Fdesouche

Le regard du responsable des emprunts européens chez BNP Paribas AM.

Supervisant l’investissement obligataire du plus gros fonds institutionnel de la zone euro – 106 milliards d’euros lui sont confiés –, Patrick Barbe décrypte qui sont ces «financiers» auxquels font face les pays européens.

Le Temps : Les responsables européens ont conspué les «spéculations» à l’origine de la crise les affectant depuis un an…

Patrick Barbe : En réalité, la spéculation sur les emprunts des Etats européens – celle des « hedge funds » – est aujour­d’hui limitée. Pour une raison simple : la liquidité sur ces marchés s’est totalement asséchée. Il est cependant vrai que ce sont les flux financiers sur ces obligations – tout autant que l’inquiétude sur la situation financière de chaque pays – qui font maintenant la loi sur les taux d’intérêt de ces Etats. Depuis un an, on a en effet assisté à un véritable basculement de l’équi­libre entre les détenteurs de ces titres.

– Au profit de qui a eu lieu ce mouvement de balancier ?

– Au printemps dernier, les institutions et banques centrales hors zone euro se sont séparées en masse de leurs titres. Elles se sont mises à vendre les emprunts de tous les pays du sud de l’Europe, qu’elles associaient à la Grèce. Par simple rapprochement géographique. Tout en gardant leurs emprunts irlandais, un pays situé à leurs yeux au « nord ». Et donc du bon côté.

C’est à ce moment que des pays comme la Grèce et l’Irlande se sont mis à emprunter des montants astronomiques par rapport à la taille de leur économie. Les agences de notation ont alors fait un mal terrible en revoyant à la baisse la note [ndlr : estimation de la capacité de remboursement] de ces pays. Accélérant ainsi les cessions de ces institutions.

– Quid du rôle des banques ?

– Toutes les grandes banques d’affaires menaient depuis des années des activités destinées à « optimiser » les dettes de ces Etats. Celles-ci étaient essentiellement en hors-bilan, comptabilisées avec un risque zéro. Avec la crise, ces établissements ont dû subitement couvrir ces positions sur des titres soudain risqués. Soit en vendant. Soit en achetant en masse des contrats de protection (CDS) ; ce qui a contribué à affoler un peu plus le reste du marché.

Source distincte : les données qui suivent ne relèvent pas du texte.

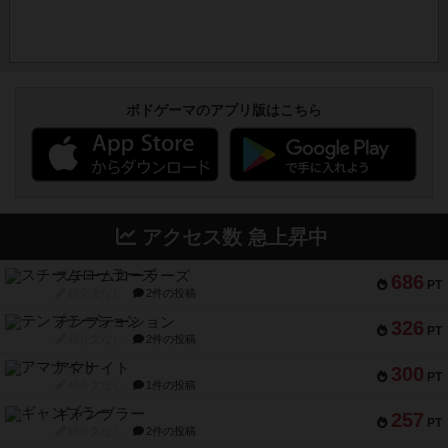
ボドゲーマのアプリ版はこちら
アクセス数 急上昇中
スチームローラーズ
686
PT
紹介文なし
2件の投稿
テンプテーション
326
PT
紹介文なし
2件の投稿
アマナイト
300
PT
紹介文なし
1件の投稿
ギャンブラー
257
PT
紹介文なし
2件の投稿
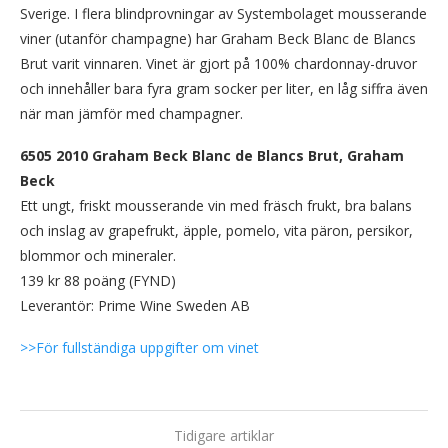
Sverige. I flera blindprovningar av Systembolaget mousserande
viner (utanför champagne) har Graham Beck Blanc de Blancs
Brut varit vinnaren. Vinet är gjort på 100% chardonnay-druvor
och innehåller bara fyra gram socker per liter, en låg siffra även
när man jämför med champagner.
6505 2010 Graham Beck Blanc de Blancs Brut, Graham
Beck
Ett ungt, friskt mousserande vin med fräsch frukt, bra balans
och inslag av grapefrukt, äpple, pomelo, vita päron, persikor,
blommor och mineraler.
139 kr 88 poäng (FYND)
Leverantör: Prime Wine Sweden AB
>>För fullständiga uppgifter om vinet
Tidigare artiklar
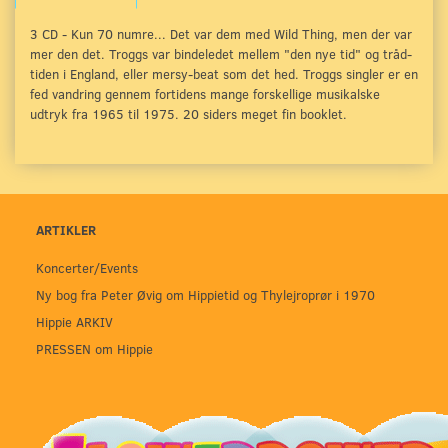
3 CD - Kun 70 numre... Det var dem med Wild Thing, men der var
mer den det. Troggs var bindeledet mellem "den nye tid" og tråd-
tiden i England, eller mersy-beat som det hed. Troggs singler er en
fed vandring gennem fortidens mange forskellige musikalske
udtryk fra 1965 til 1975. 20 siders meget fin booklet.
ARTIKLER
Koncerter/Events
Ny bog fra Peter Øvig om Hippietid og Thylejroprør i 1970
Hippie ARKIV
PRESSEN om Hippie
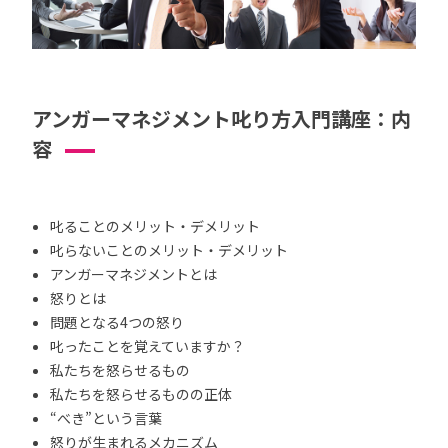
アンガーマネジメント叱り方入門講座：内
容
叱ることのメリット・デメリット
叱らないことのメリット・デメリット
アンガーマネジメントとは
怒りとは
問題となる4つの怒り
叱ったことを覚えていますか？
私たちを怒らせるもの
私たちを怒らせるものの正体
“べき”という言葉
怒りが生まれるメカニズム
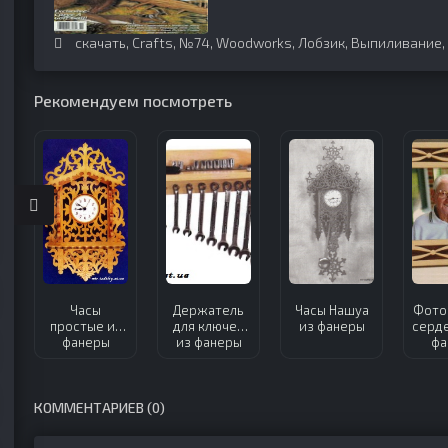
скачать
,
Crafts
,
№74
,
Woodworks
,
Лобзик
,
Выпиливание
,
Рекомендуем посмотреть
Часы
Держатель
Часы Нашуа
Фото
простые из
для ключей
из фанеры
серде
фанеры
из фанеры
фа
КОММЕНТАРИЕВ (0)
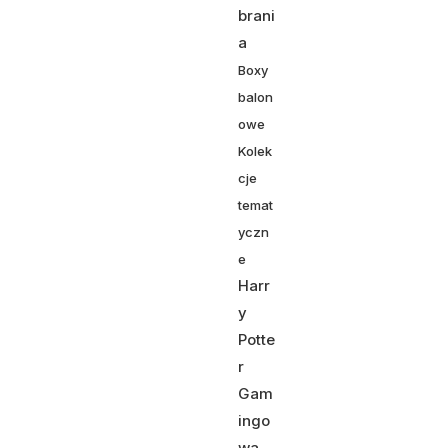
brani
a
Boxy
balon
owe
Kolek
cje
temat
yczn
e
Harr
y
Potte
r
Gam
ingo
wa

Les pays les plus touchés ont été ceux qui géraient le plus leur dette avec l’aide de ces banques. Au final, au­jourd’hui, les principaux détenteurs de ces emprunts européens dégradés sont les grandes institutions et des fonds de placement européens.

– A vous entendre, cela signifie que la volonté exprimée par la chancelière Merkel de faire payer les investisseurs en cas de défaut ne concernerait plus guère les grandes banques ou ceux présentés comme des spéculateurs ?

– Regardez la Grèce. Sur un total de 268 milliards d’euros de dette publique, environ un tiers est aux mains de ses citoyens, un autre tiers détenu par les banques centrales, le reste étant souscrit par des institutions privées quasi exclusivement situées en zone euro. Celles-ci sont surtout des caisses de retraite et des assureurs, qui ont moins de contraintes pour détenir des titres d’Etats moins bien notés.

Cette évolution fait qu’aujourd’hui le débat politique n’est plus de savoir s’il faut faire participer les milieux financiers aux pertes encourues par les contribuables européens. Mais s’il faut faire participer, au final, les épargnants européens eux-mêmes.

– La même situation règne-t-elle actuellement sur les emprunts irlandais ?

– Non, car ce pays présente un cas atypique. Seuls 15% de ses emprunts sont aux mains d’entités locales. Dublin les a placés auprès d’investisseurs du monde entier ces derniers trimestres encore. Avec succès. Il y a trois ans, le gouvernement était sans dette. Et il était difficile de prévoir la crise qui allait balayer son secteur bancaire. Contrairement à la Grèce, les banques sont au cœur du problème. Et c’est pour les sauver que le pays s’est ainsi endetté.